Son projet est de demander aux banques d’Etat de souscrire des obligations à hauteur de 50 milliards de roubles (environ 1,1 milliard d’euros). L’argent de la vente de ces obligations servirait à refinancer la dette existante. Cette démarche n’a pas été soutenue par les principaux créanciers de l’usine dont font partie les banques VTB et Sberbank. Le patron de cette dernière, German Gref, a déjà annoncé qu’il « ne pensait pas que la conversion en actions » de la dette était viable.

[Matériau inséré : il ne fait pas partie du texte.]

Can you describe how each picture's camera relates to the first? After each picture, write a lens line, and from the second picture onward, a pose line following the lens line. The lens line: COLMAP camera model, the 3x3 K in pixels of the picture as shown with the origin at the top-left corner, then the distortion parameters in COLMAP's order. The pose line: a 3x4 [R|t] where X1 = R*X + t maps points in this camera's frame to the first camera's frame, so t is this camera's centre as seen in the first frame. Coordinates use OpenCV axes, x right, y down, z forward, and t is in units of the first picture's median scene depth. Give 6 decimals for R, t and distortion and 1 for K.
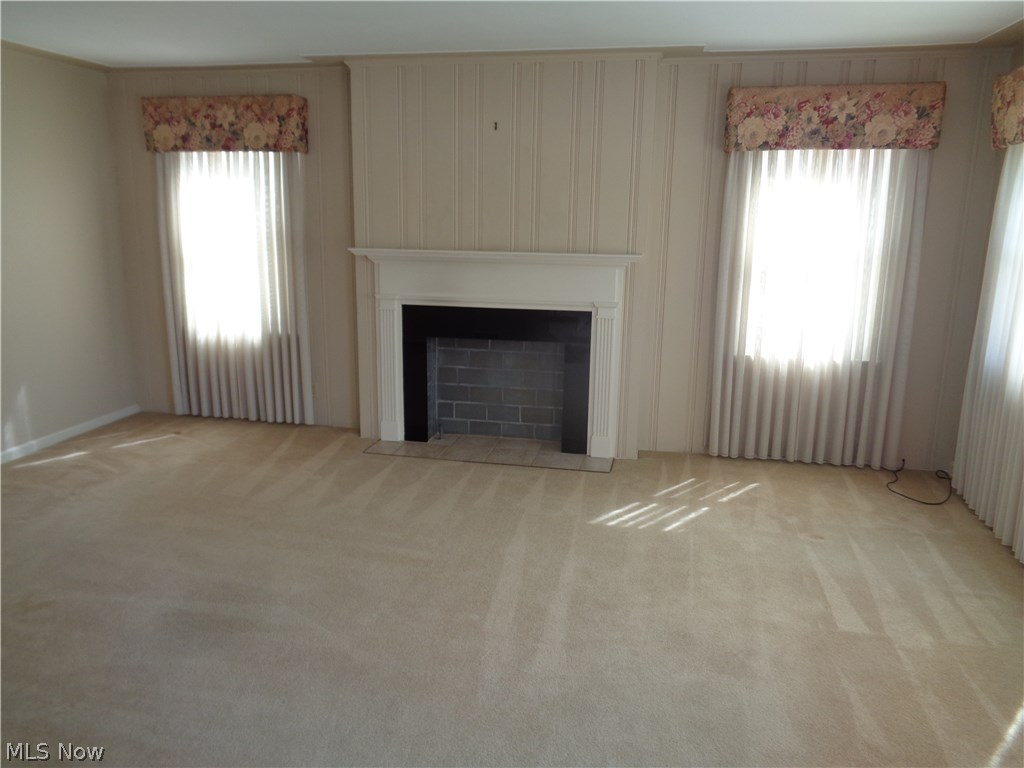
lens RADIAL K [[773.8, 0, 512.0], [0, 773.8, 384.0], [0, 0, 1]] dist [0.005466, -0.000829]
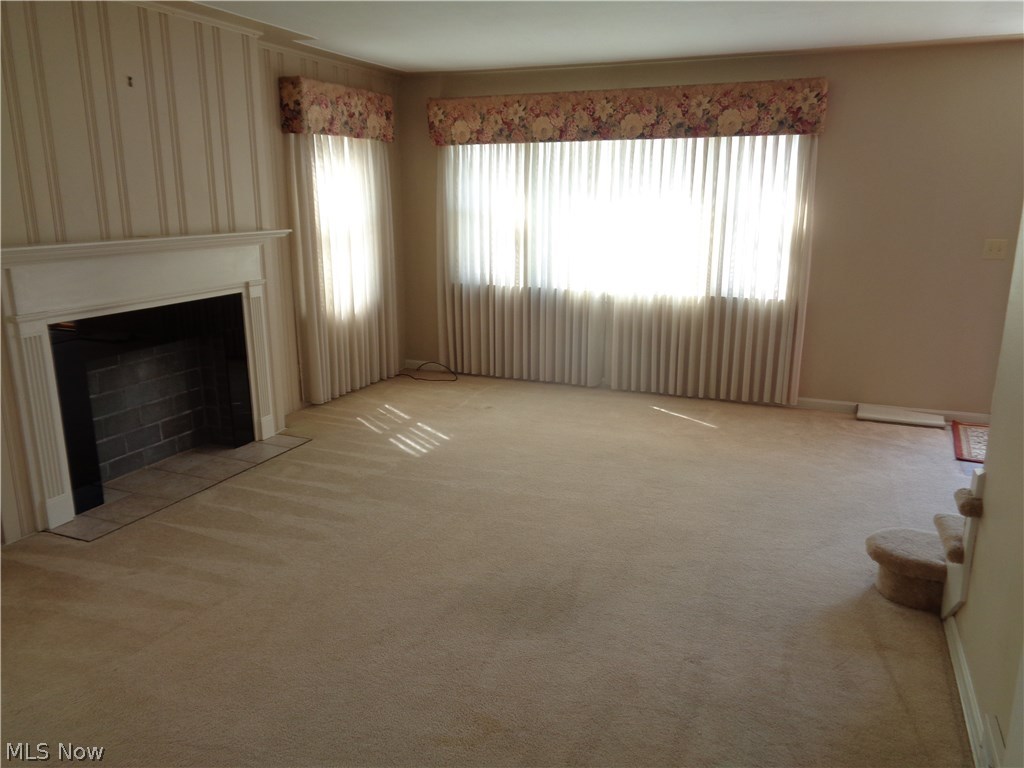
lens RADIAL K [[773.8, 0, 512.0], [0, 773.8, 384.0], [0, 0, 1]] dist [0.005466, -0.000829]
pose [[0.182821, -0.245770, 0.951931, -0.859814], [0.224609, 0.953084, 0.202931, -0.115979], [-0.957145, 0.176713, 0.229446, 0.529252]]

Poutine, qui est impliqué dans la résolution des problèmes à l’usine, a essayé d’exercer une pression sur Renault-Nissan qui détient 25 pour cent d’AvtoVaz. Début octobre, Poutine avait annoncé que Renault-Nissan devait participer au financement de l’entreprise automobile sous peine, dans une menace à peine voilée, de voir sa participation réduite par un reproportionnement des parts. En réaction, Renault a clairement montré qu’il ne voulait pas suivre cette voie et a manifesté son mécontentement quant à l'évolution de ses investissements russes.

Les entreprises russes pratiquent le licenciement de masse. Depuis janvier 2009, les licenciements sont passés de 150.000 à 200.000 personnes par mois. Le total annuel a déjà atteint le million. Les réductions d’emplois ont touché tous les domaines, allant de l’industrie d’extraction au commerce, du bâtiment à la finance.

Une étude sur les cadres dirigeants de 2.613 entreprises et réalisée début octobre par le site Internet portal Rabota@mail.ru a trouvé qu’au cours de l’année passée, 83 pour cent des entreprises ont réduit les salaires tandis qu’un pour cent seulement les ont augmentés.

La situation chez AvtoVaz, qui déborde de dettes et qui projette d’éliminer un cinquième de ses travailleurs, est typique de l’économie russe qui souffre d’un excès de technologie dépassée et qui est dominée par des propriétaires privés moins intéressés au développement de la production qu’à en tirer profit coûte que coûte même au prix d’une dégradation catastrophique de la base technologique de l’entreprise.

Le sort du géant automobile au bord de la Volga qui était jadis la fierté de l’industrie soviétique, symbolise l’impasse dans laquelle ont abouti la Russie et les autres anciennes républiques de l’Union soviétique à la suite à deux décennies de réformes capitalistes.